Sur douze mois glissants, le coût des défaillances a bondi de 12,4% (voir graphe) à 4,25 milliards d’euros, soit 0,21% du PIB contre 0,16% en 2007. En effet, le taux de défaillances pour les seules entreprises de taille intermédiaire (ETI) et grandes entreprises a crû de 12%, entraînant une hausse de 4,5% du nombre d’emplois détruits.
La construction, les services – notamment aux particuliers – et la distribution pèsent respectivement 33%, 34% et 9% du nombre total de faillites. En outre, les défaillances augmentent dans l’automobile (+6,7%), dans le transport (+4.3%) et dans l’agroalimentaire (+3%). Face à la faiblesse de la croissance économique (0,3% attendu en 2012), Coface anticipe une hausse de 4% des faillites d’entreprises françaises cette année.
«Soit un retour sur les niveaux records de 2009, explique Jennifer Forest, économiste chez l’assureur crédit. Un ralentissement de 1% de la consommation des ménages est associé à une hausse de 0,6% du nombre de défaillances. En outre, en 2012, les entreprises sont plus vulnérables qu’elles ne l’étaient en 2008».

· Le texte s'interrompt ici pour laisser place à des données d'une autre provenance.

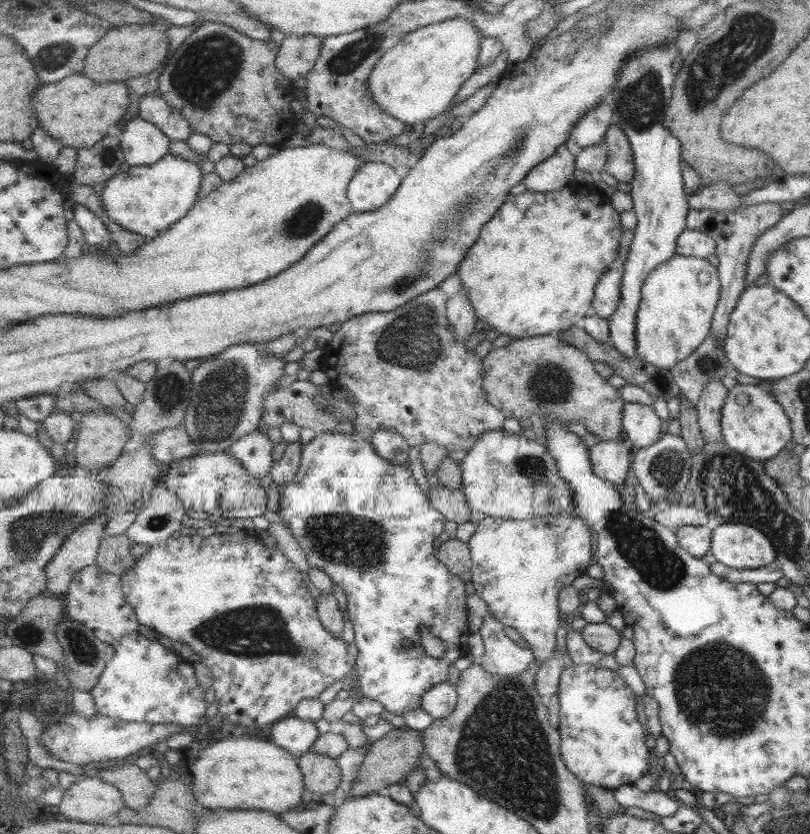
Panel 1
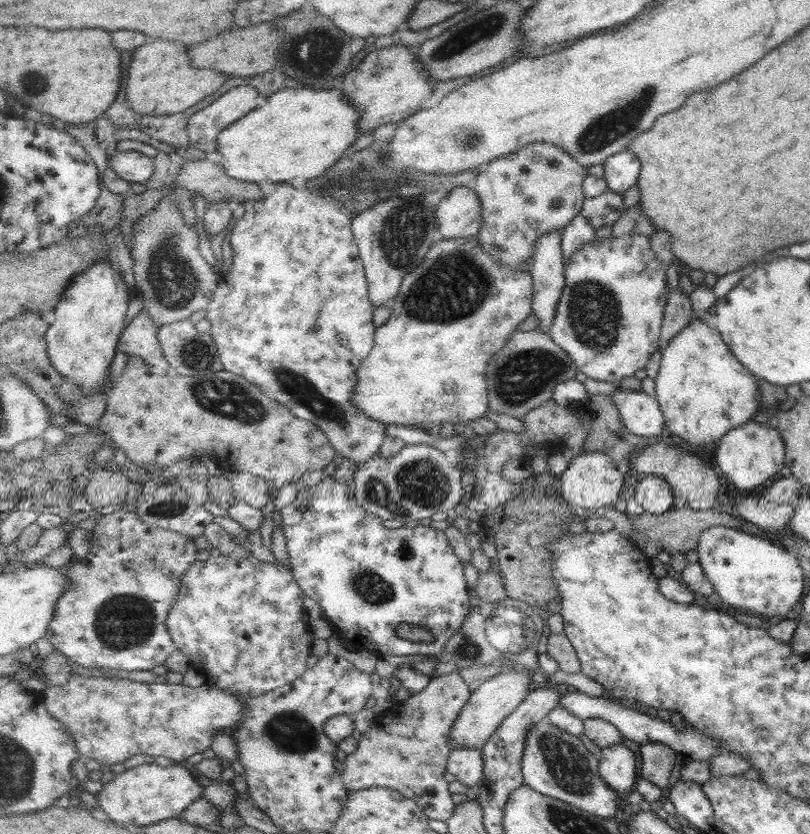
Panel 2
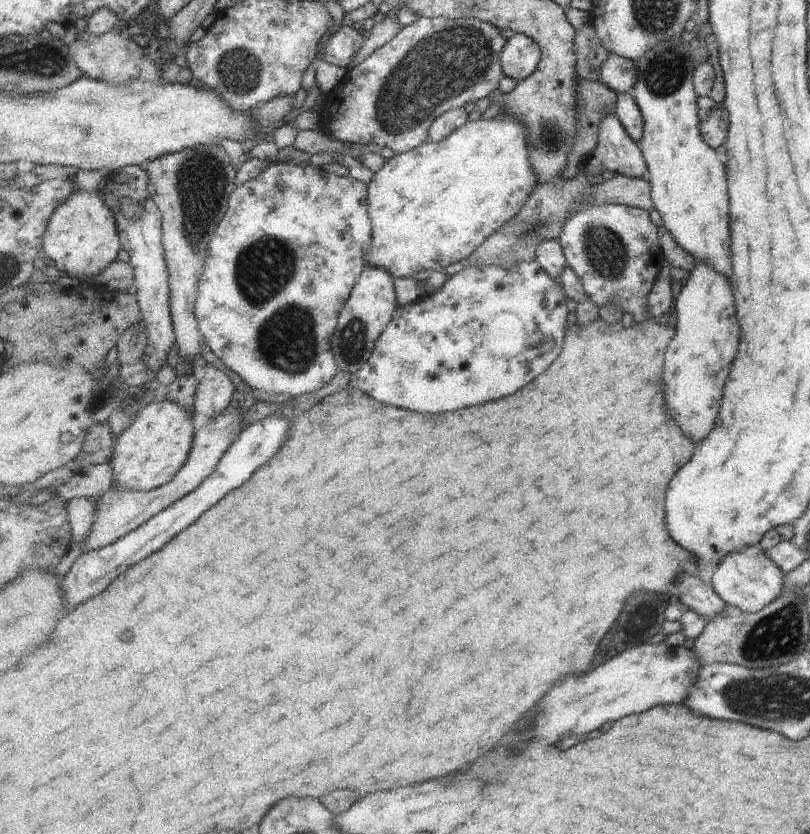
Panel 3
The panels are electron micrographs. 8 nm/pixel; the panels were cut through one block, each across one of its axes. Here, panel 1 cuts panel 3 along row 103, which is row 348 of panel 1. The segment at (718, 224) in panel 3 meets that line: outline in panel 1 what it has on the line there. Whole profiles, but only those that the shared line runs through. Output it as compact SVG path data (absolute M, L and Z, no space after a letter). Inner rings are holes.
M677 252L671 260L659 265L643 285L643 298L638 312L638 356L653 366L667 369L673 369L679 362L689 358L709 336L715 304L718 304L717 294L721 294L717 282L717 270L708 260L683 256ZM701 274L707 276L705 284L699 280Z

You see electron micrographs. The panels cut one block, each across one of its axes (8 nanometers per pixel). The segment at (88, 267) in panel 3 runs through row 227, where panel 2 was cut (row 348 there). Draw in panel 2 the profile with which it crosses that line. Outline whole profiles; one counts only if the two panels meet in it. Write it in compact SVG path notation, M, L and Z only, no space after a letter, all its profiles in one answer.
M102 260L91 265L87 272L79 273L63 293L57 308L53 310L56 320L46 334L48 353L53 365L67 377L67 380L79 385L85 395L93 395L105 389L105 380L110 373L109 365L118 352L122 332L126 329L125 318L131 302L131 287L127 287L123 274L115 267L117 265L111 264L108 260Z

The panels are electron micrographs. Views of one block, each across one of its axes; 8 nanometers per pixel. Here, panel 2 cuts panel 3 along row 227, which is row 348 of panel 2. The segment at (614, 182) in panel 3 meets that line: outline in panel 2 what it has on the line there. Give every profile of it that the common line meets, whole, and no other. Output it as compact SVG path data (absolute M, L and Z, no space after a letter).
M539 328L530 331L517 330L511 334L509 344L495 354L487 368L490 408L497 413L522 419L533 409L554 398L557 384L567 382L576 371L579 371L577 364L574 364L569 353L551 338L549 332L543 332Z

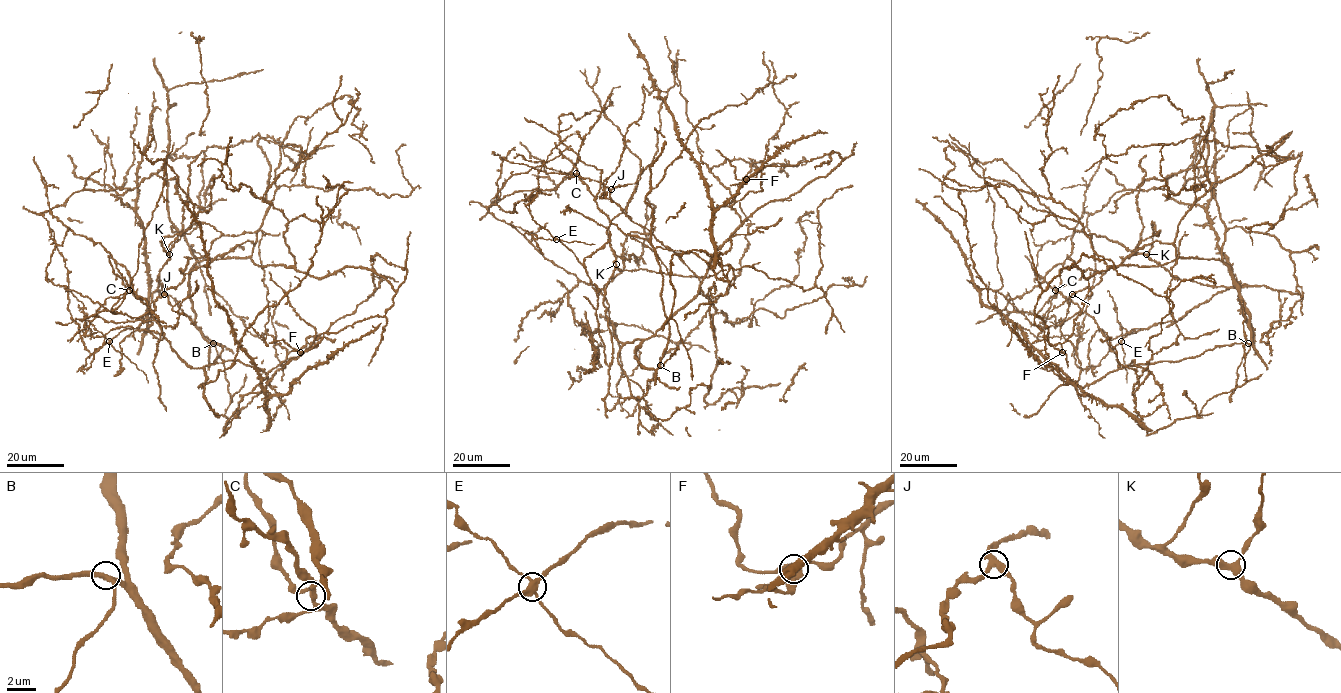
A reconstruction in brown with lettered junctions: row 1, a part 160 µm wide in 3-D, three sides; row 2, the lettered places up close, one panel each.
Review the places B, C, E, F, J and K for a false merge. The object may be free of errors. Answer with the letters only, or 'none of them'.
E

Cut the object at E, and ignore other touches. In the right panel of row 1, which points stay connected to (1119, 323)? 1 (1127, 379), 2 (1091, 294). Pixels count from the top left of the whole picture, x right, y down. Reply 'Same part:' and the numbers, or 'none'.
Same part: 1

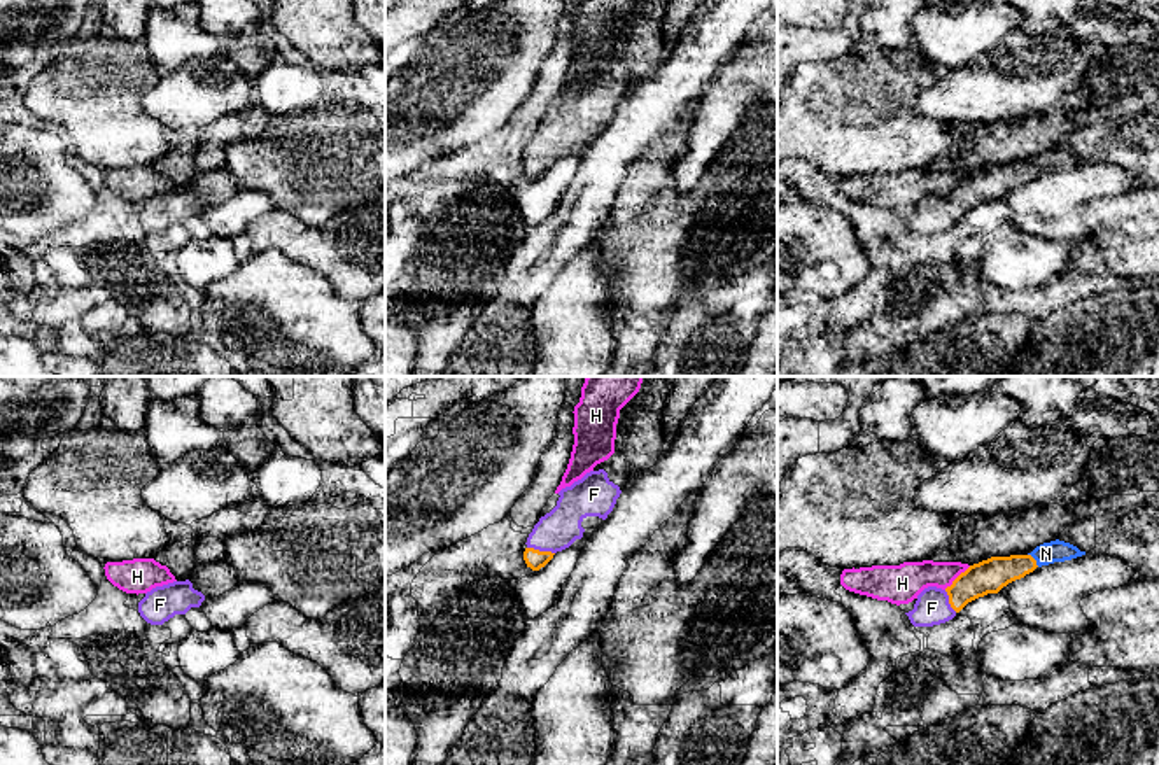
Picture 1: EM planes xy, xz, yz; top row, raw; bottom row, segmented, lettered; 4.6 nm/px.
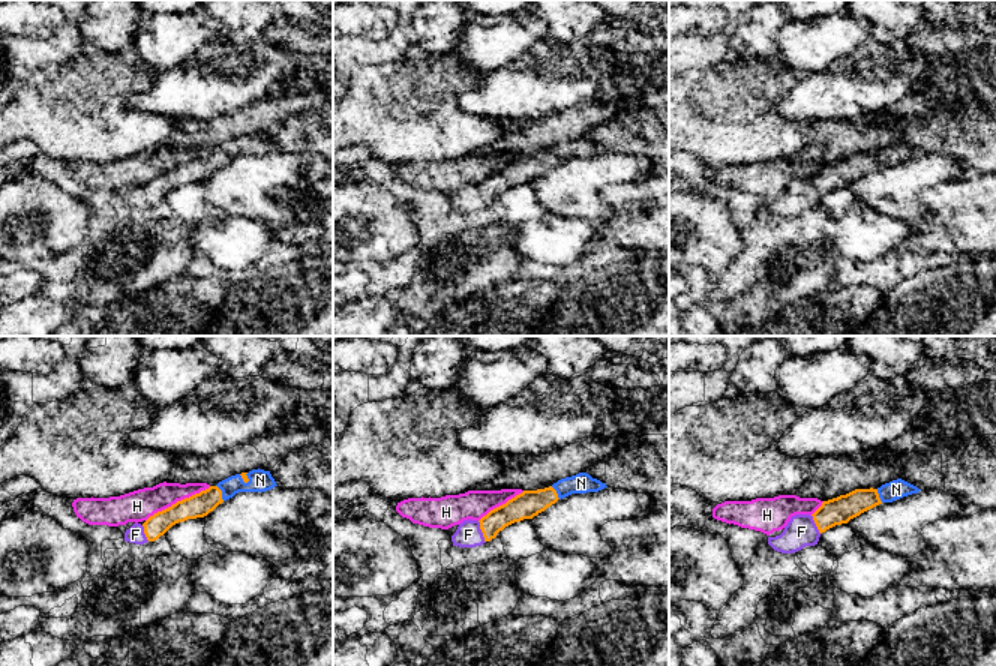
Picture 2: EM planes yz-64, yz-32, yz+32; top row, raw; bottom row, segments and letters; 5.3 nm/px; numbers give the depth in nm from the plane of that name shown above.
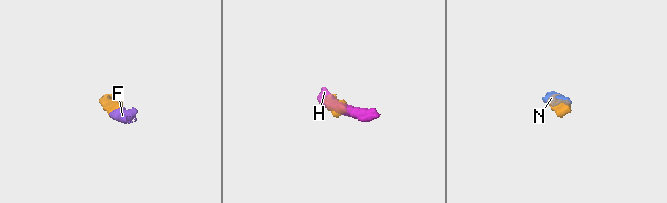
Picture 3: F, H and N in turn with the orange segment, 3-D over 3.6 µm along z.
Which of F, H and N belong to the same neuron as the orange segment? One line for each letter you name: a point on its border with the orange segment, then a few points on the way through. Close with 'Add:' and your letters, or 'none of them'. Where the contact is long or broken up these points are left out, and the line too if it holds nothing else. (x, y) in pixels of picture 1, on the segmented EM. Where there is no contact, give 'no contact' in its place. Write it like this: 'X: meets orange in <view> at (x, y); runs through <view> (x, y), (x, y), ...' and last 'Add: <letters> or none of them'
F: meets orange in xz at (541, 552); runs through xz (534, 559), (541, 552), (555, 531)
N: meets orange in yz at (1035, 561); runs through yz (990, 576), (1035, 561), (1046, 554)
Add: F, N

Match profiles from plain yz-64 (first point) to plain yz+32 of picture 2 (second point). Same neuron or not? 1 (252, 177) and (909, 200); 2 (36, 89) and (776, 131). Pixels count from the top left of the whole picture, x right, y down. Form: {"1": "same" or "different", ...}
{"1": "same", "2": "same"}

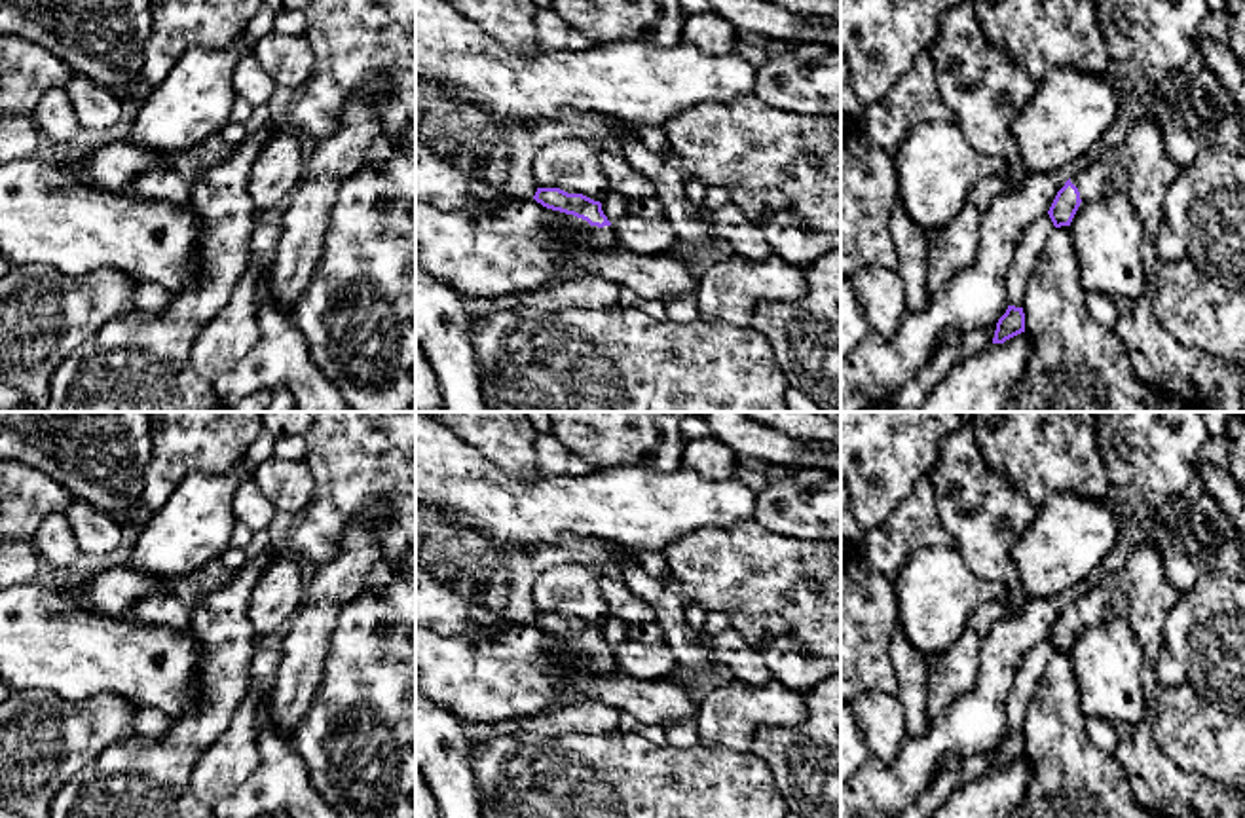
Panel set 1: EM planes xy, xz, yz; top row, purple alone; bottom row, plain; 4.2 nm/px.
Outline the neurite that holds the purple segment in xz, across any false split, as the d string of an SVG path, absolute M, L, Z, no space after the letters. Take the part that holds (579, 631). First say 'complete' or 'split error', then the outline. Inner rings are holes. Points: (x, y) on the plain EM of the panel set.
split error; M537 613L533 624L547 634L586 645L588 649L581 655L581 659L588 666L609 668L617 664L600 626L583 619L567 619L560 613Z

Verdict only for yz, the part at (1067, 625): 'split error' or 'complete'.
split error

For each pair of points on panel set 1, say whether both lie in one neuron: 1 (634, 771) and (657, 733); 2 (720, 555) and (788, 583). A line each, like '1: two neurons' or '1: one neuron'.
1: two neurons
2: one neuron

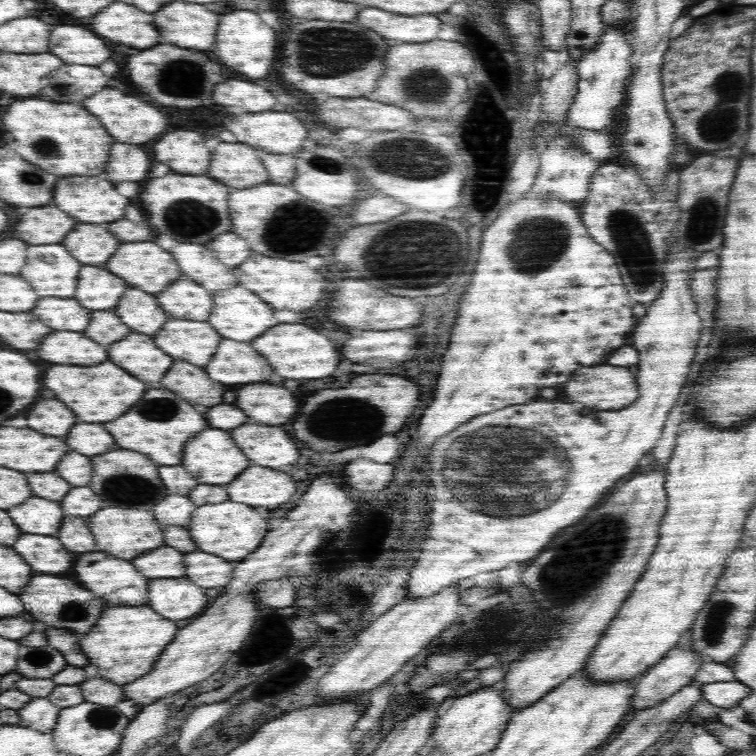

D’autant que les entreprises françaises, très orientées vers le marché domestique avec seulement 3% d’exportateurs, sont plus fragiles. «Nous préconisons ainsi un développement de leurs exportations à l’international, en cherchant la croissance sur les marchés émergents, ajoute Jennifer Forest. De plus, fragiles financièrement, avec des trésoreries tendues, elles pâtissent d’un accès difficile au crédit bancaire».